Re: [RFC] bpf: lbr: enable reading LBR from tracing bpf programs

From: Peter Zijlstra <peterz@infradead.org>
To: Song Liu <songliubraving@fb.com>
Cc: bpf@vger.kernel.org, linux-kernel@vger.kernel.org,
	acme@kernel.org, mingo@redhat.com, kernel-team@fb.com,
	Kan Liang <kan.liang@linux.intel.com>,
	Like Xu <like.xu@linux.intel.com>,
	Alexey Budankov <alexey.budankov@linux.intel.com>
Subject: Re: [RFC] bpf: lbr: enable reading LBR from tracing bpf programs
Date: Wed, 18 Aug 2021 11:15:44 +0200	[thread overview]
Message-ID: <YRzPwClswwxHXVHe@hirez.programming.kicks-ass.net> (raw)
In-Reply-To: <20210818012937.2522409-1-songliubraving@fb.com>

On Tue, Aug 17, 2021 at 06:29:37PM -0700, Song Liu wrote:
> The typical way to access LBR is via hardware perf_event. For CPUs with
> FREEZE_LBRS_ON_PMI support, PMI could capture reliable LBR. On the other
> hand, LBR could also be useful in non-PMI scenario.
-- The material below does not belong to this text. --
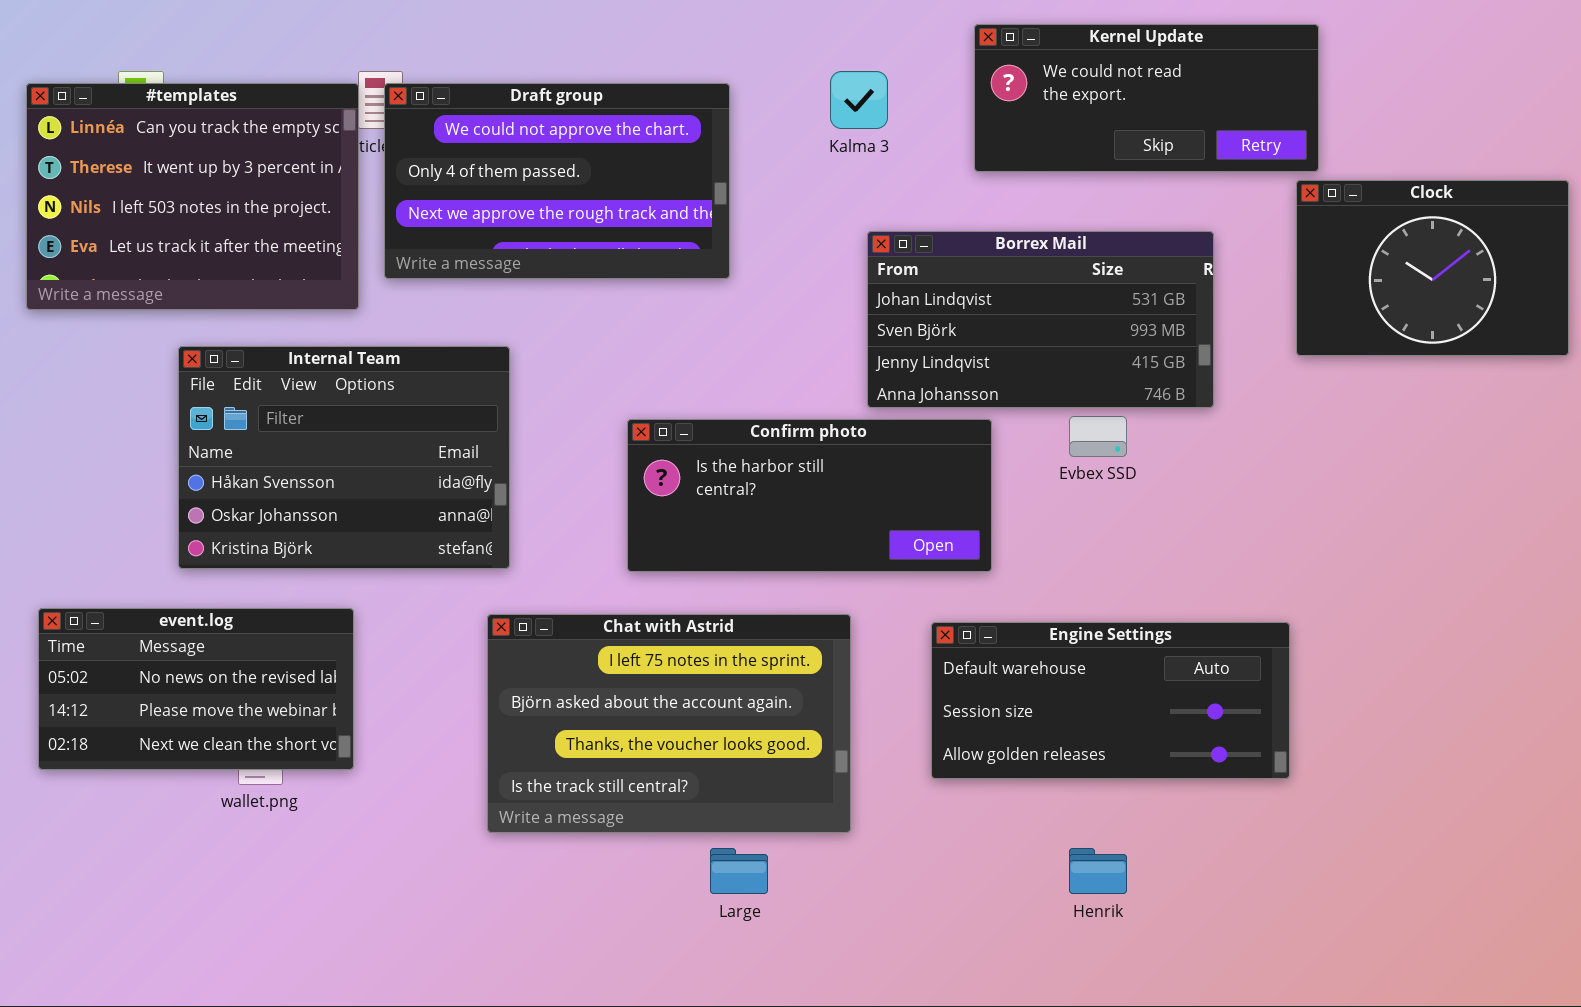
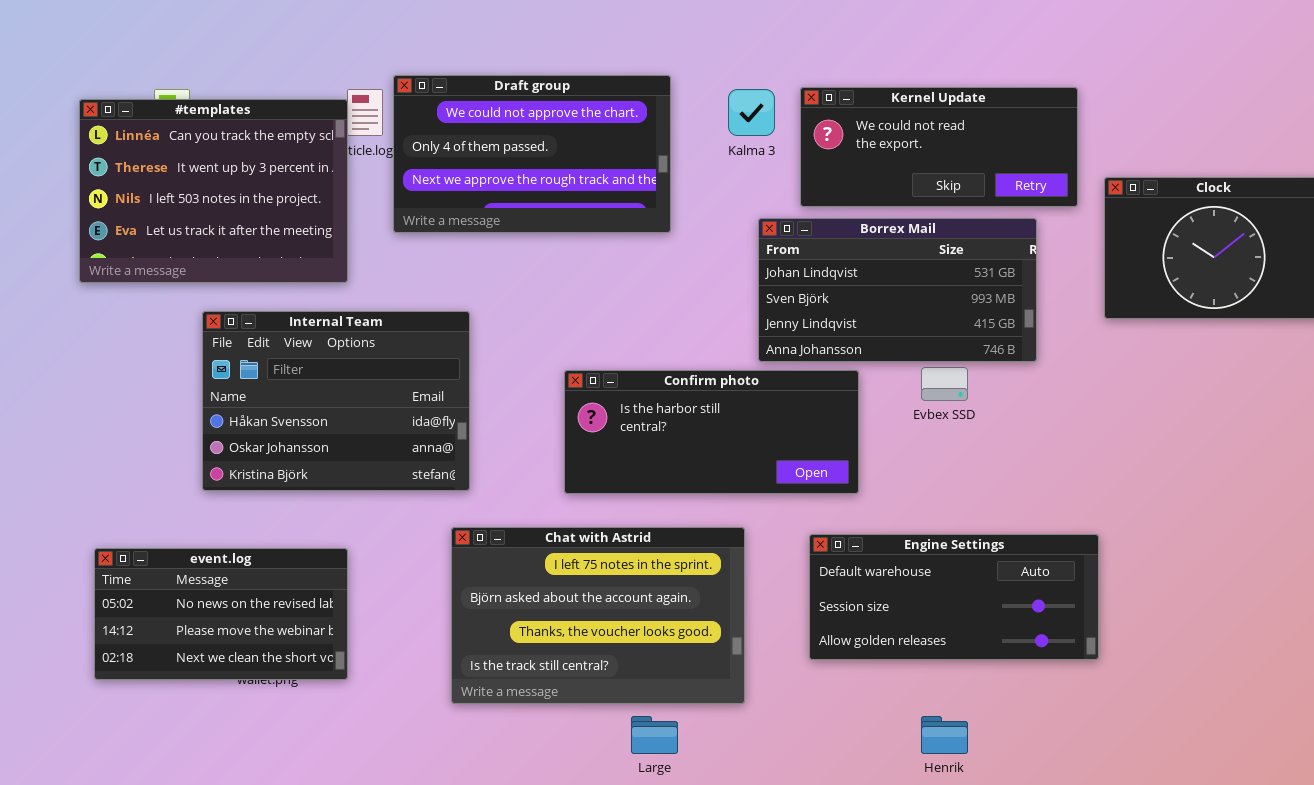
Kernel Update: [974,24,1319,172] -> [800,87,1078,207], moved
Draft group: [384,83,730,279] -> [393,75,671,233], moved
event.log: [38,608,354,770] -> [94,548,348,680], moved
For example, in
> kretprobe or bpf fexit program, LBR could provide a lot of information
> on what happened with the function.
> 
> In this RFC, we try to enable LBR for BPF program. This works like:
>   1. Create a hardware perf_event with PERF_SAMPLE_BRANCH_* on each CPU;
>   2. Call a new bpf helper (bpf_get_branch_trace) from the BPF program;
>   3. Before calling this bpf program, the kernel stops LBR on local CPU,
>      make a copy of LBR, and resumes LBR;
>   4. In the bpf program, the helper access the copy from #3.
> 
> Please see tools/testing/selftests/bpf/[progs|prog_tests]/get_call_trace.c
> for a detailed example. Not that, this process is far from ideal, but it
> allows quick prototype of this feature.
> 
> AFAICT, the biggest challenge here is that we are now sharing LBR in PMI
> and out of PMI, which could trigger some interesting race conditions.
> However, if we allow some level of missed/corrupted samples, this should
> still be very useful.
> 
> Please share your thoughts and comments on this. Thanks in advance!

> +int bpf_branch_record_read(void)
> +{
> +	struct cpu_hw_events *cpuc = this_cpu_ptr(&cpu_hw_events);
> +
> +	intel_pmu_lbr_disable_all();
> +	intel_pmu_lbr_read();
> +	memcpy(this_cpu_ptr(&bpf_lbr_entries), cpuc->lbr_entries,
> +	       sizeof(struct perf_branch_entry) * x86_pmu.lbr_nr);
> +	*this_cpu_ptr(&bpf_lbr_cnt) = x86_pmu.lbr_nr;
> +	intel_pmu_lbr_enable_all(false);
> +	return 0;
> +}

Urgghhh.. I so really hate BPF specials like this. Also, the PMI race
you describe is because you're doing abysmal layer violations. If you'd
have used perf_pmu_disable() that wouldn't have been a problem.

I'd much rather see a generic 'fake/inject' PMI facility, something that
works across the board and isn't tied to x86/intel.